Various Restrictions to Free Flow of Trade Among Nations

Barriers to international trade– This article shall discuss the various restrictions to free flow of trade among nations. The restrictions are collectively called barriers to trade and they include tariffs, quotas, export subsidies, licenses, etc. The net effect of these restrictions to free flow of trade among nations is that they make domestic prices to be different from international market prices.

Despite the advantages to be derivable from free trade, experience has shown that not everyone benefits equally from free trade. Thus, for various reasons ranging from reasonable to spurious ones, countries impose restrictions on free trade. Such restrictions include tariffs, quotas, subsidies and other non-tariff barriers.

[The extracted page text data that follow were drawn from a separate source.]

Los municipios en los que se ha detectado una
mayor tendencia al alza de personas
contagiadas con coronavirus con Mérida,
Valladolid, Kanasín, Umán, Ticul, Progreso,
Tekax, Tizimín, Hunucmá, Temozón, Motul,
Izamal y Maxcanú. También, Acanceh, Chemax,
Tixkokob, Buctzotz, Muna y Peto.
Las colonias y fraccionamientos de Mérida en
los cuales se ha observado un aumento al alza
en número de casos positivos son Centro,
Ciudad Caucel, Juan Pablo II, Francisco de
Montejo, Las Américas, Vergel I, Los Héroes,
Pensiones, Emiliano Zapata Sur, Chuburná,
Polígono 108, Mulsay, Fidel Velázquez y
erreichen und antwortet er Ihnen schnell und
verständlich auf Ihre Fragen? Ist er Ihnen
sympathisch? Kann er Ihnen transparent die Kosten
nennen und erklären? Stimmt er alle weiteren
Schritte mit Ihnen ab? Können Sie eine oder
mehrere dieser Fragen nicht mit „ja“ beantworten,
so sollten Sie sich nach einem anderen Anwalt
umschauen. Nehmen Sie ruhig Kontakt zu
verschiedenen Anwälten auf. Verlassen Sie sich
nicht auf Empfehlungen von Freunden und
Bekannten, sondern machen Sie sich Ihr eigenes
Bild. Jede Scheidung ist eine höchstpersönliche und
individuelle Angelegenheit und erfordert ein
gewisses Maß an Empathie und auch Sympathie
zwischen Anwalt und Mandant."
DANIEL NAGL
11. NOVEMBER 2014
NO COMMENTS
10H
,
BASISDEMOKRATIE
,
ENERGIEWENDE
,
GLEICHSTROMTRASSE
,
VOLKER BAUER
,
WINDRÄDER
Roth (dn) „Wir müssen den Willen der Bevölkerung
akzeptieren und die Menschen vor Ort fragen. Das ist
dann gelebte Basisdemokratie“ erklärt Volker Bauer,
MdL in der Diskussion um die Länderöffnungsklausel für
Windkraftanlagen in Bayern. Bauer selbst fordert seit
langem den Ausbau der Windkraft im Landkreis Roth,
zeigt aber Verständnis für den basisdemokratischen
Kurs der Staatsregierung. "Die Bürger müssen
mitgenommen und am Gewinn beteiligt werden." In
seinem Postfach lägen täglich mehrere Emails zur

A world of free trade would be one with no tariffs, quotas or any other restrictions on importing or exporting. In such a world, a country would import all those commodities that it could buy from abroad at a delivered price lower than the cost of producing them at home.

Now suppose that a country imposes a 20 per cent tariff on all imports. This does not prohibit trade but by making all imported goods more expensive, it affects the profit margin of imports.

Any foreign goods that enjoy a cost advantage of less than 20 per cent are now effectively prohibited; while imported goods that enjoy cost advantage in excess of 20 per cent will still be in demand, but because their domestic price has increased, a smaller quantity will be demanded than if there were no tariff.

Here Are Various Restrictions to Free Flow of Trade Among Nations

1. Tariff

Tariff can be defined as a tax, which the government imposes on imports. Usually, the purpose of a tariff is to cut down on imports in order to protect domestic industries and workers from foreign competition. A secondary purpose however is to generate revenue for the government. Why Tariff is important:

  • The most frequent cited non-economic reason for tariff is national Because of the sensitivity of some industries to the economy, tariffs as barrier may protect them against foreign competition.
  • Another reason for tariffs is the need to protect infant industries. It is argued that because some industries are new they cannot withstand foreign  Foreign firms, the argument goes, are experienced and enjoy economies of scale which enable them to charge lower prices than domestic industries that are still very new. While it may look reasonable, this argument is however widely abused. It has provided a cover for inefficient firms to continue to operate. Many of these firms even after decades of their establishment continue to claim that they are ‘infants’.
  • Tariffs are sometimes imposed to protect domestic business, jobs and to reduce unemployment at home. This argument is however criticized on the ground that it can lead to retaliation from other countries. It is maintained that without tariffs, government can still achieve this objective through monetary and fiscal tools.

2. Quotas

On the other hand, quotas refer to the maximum amount of certain commodities that can be imported annually into the country.

A quota is a government-imposed trade restriction that limits the number or monetary value of goods that a country can import or export during a particular period. Countries use quotas in international trade to help regulate the volume of trade between them and other countries.

quota, in international trade, government-imposed limit on the quantity, or in exceptional cases the value, of the goods or services that may be exported or imported over a specified period of time.

3. Export subsidies

Export subsidies represent another means by which governments try to give their domestic industries an advantage in international competition. Such subsidies may take the form of outright cash disbursements, tax exemptions, etc.

Export subsidies refer to the granting of support by governments to some beneficiary entity or entities to achieve export objectives. Export subsidiesmay involve direct payments to a firm, industry, producers of a certain agricultural product etc. to achieve some type of export performance.

Export subsidies (direct payments, export loans, tax benefits) are distorting market prices leading to higher-than-market prices and surplus production in exporting countries and lower prices and less production in importing countries. In the short term, consumers in importing countries benefit from low food prices.

4. Licensing

Other non-tariff barriers to free trade include licensing requirements and unreasonable product quality standards. By granting few licenses to import from other countries and by imposing unrealistically stringent product quality standards, government discourages imports.

Licensing is a right or permission granted by a competent authority (as of a government or a business) to engage in some business or occupation, do some act, or engage in some transaction which would be unlawful without such right or permission.